Confortola intervistato da Roccati: ripido, concatenamenti e sicurezza

Cari amici,
il Covid quest’anno ha cambiato i piani e l’esistenza a tutti noi, ma ci ha dato anche modo di pensare e di vedere le cose da una prospettiva diversa, arrestando la nostra corsa a testa bassa. Qualche giorno fa ho avuto un dialogo con l’amico Marco Confortola e ho pensato di intervistarlo nella stessa ottica; ho voluto chiedergli non solo di Himalaya, ma anche dei tanti lati che sono magari passati in secondo piano…

Non la “solita” intervista a un super big che viene mostrato come un super uomo, con foto patinate e riflettori, ma davvero un semplice scambio tra appassionati di montagna.

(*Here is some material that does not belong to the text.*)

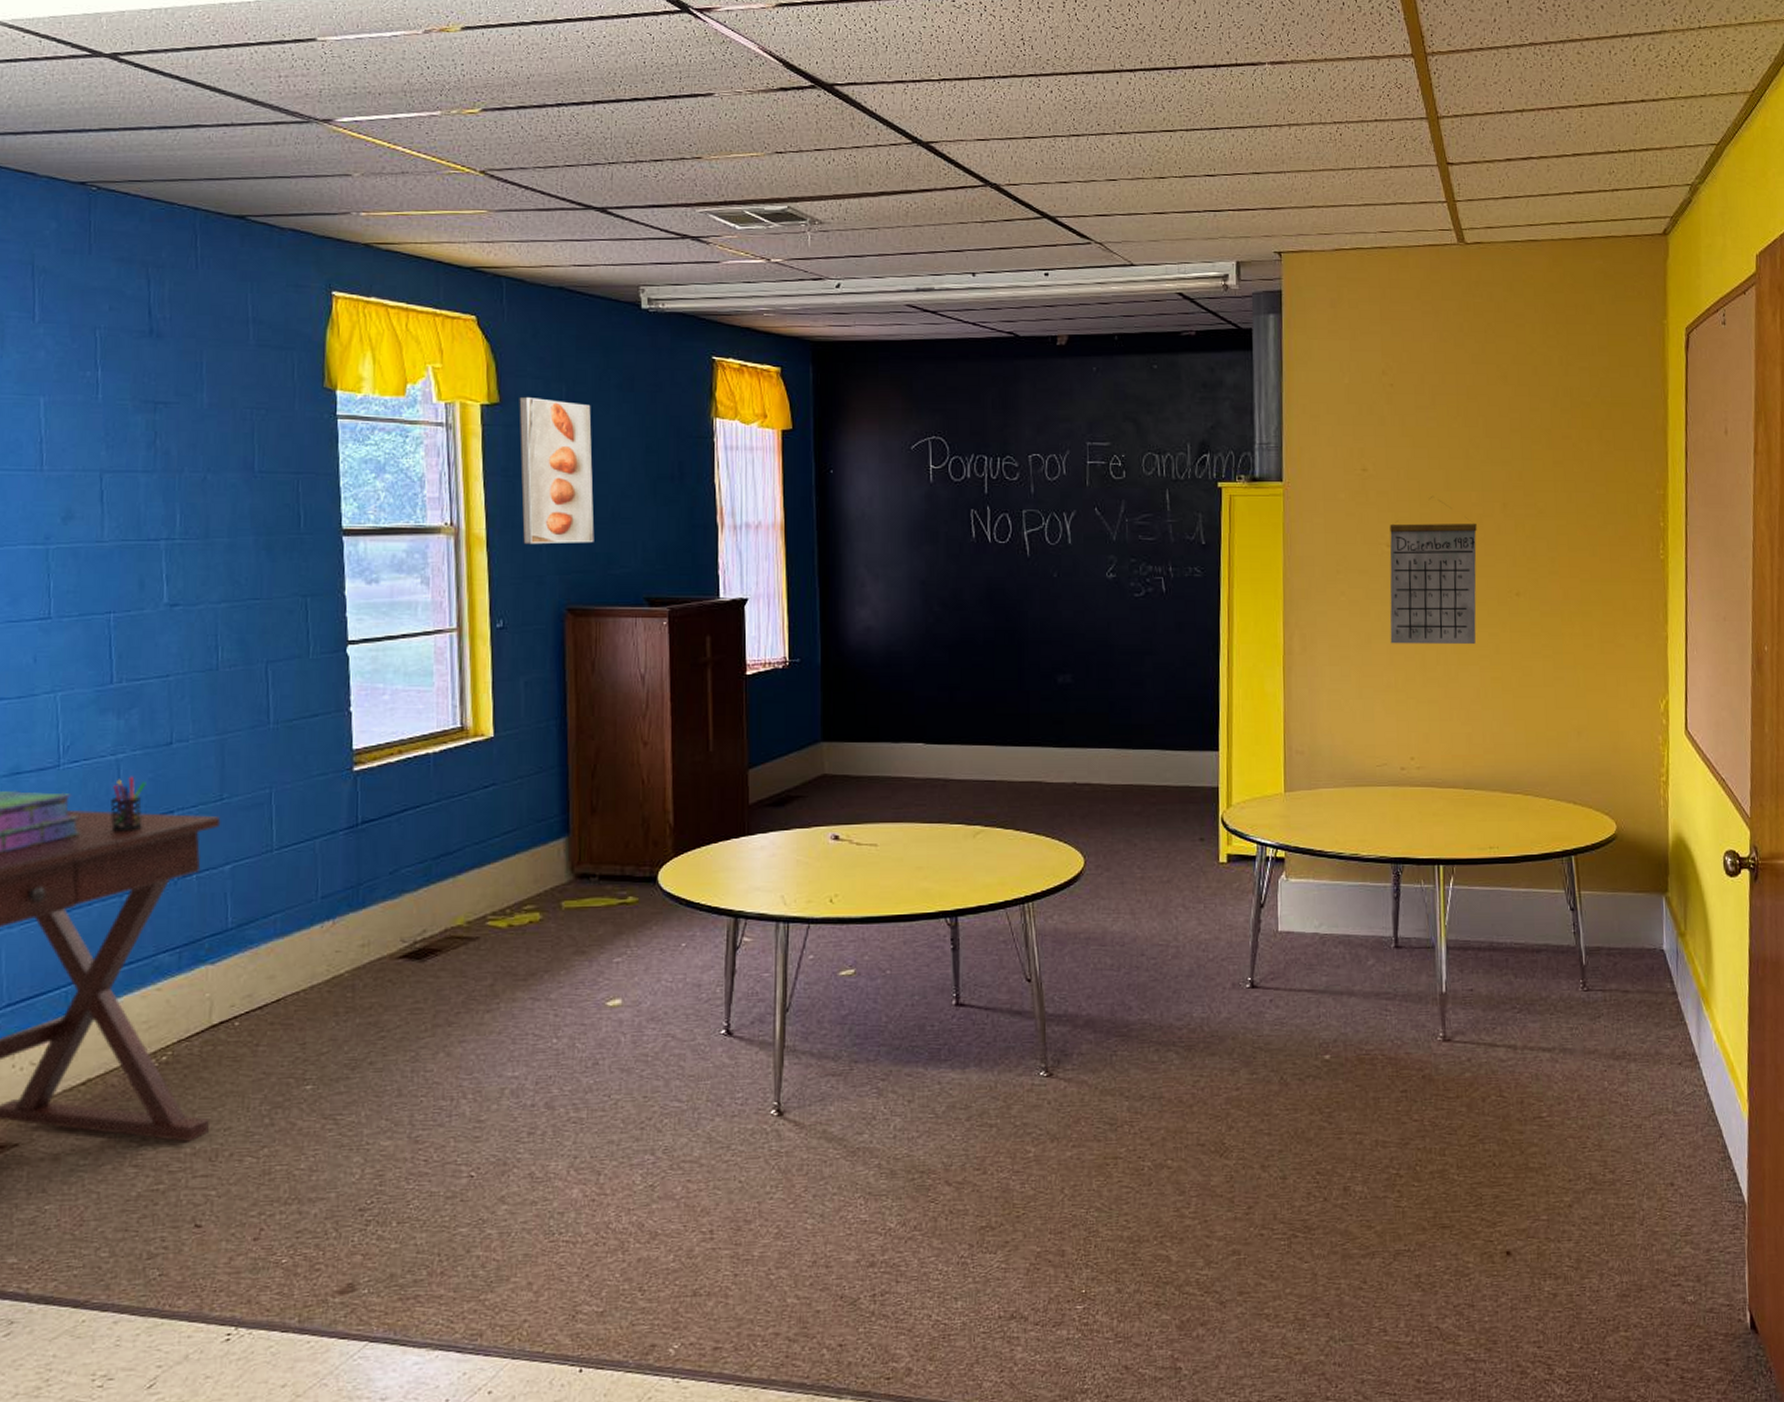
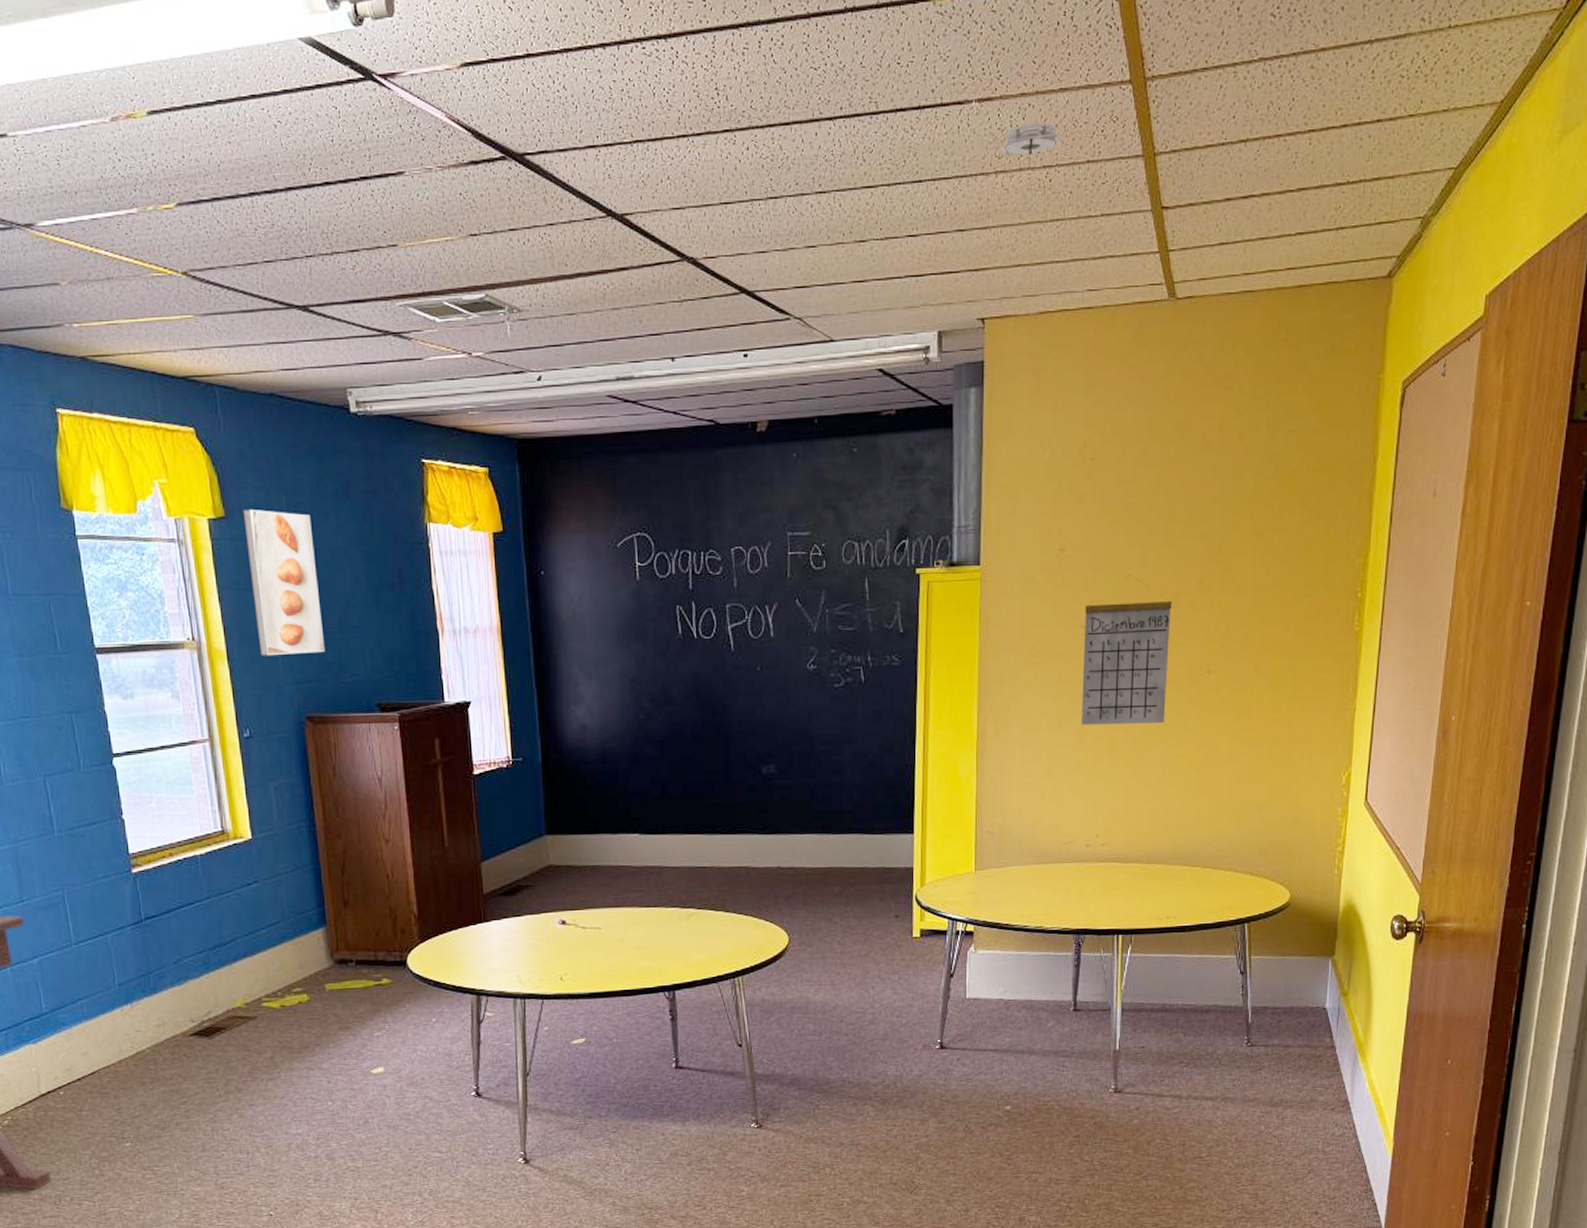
smoke detector: none [1291,84,1349,113] -> present [999,122,1061,159]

Marco, tu sei famoso per vari motivi, ma soprattutto per essere il “Cacciatore di 8000”. Se c’è una cosa che il Covid ci ha insegnato, è fermarci un istante a guardare in casa nostra. Prima dell’Himalaya, in primavera, tu vivevi sulle montagne delle tue valli, con realizzazioni incredibili senza ripetizioni o quasi. Vorrei mi parlassi delle tue discese ripide ed estreme.
Lo sci estremo per me è sempre stato qualcosa di particolare, essendo un maestro di sci. Mi ha sempre attirato e ho cominciato con la nord del Tresero, scendendo la via dei seracchi e poi la parete nord del Pasquale. Rendendomi conto delle mie possibilità ho iniziato a guardare la nord dell’Ortler: una parete difficilissima, dove se sbagli non serve un bravo ortopedico, ma un fiorista!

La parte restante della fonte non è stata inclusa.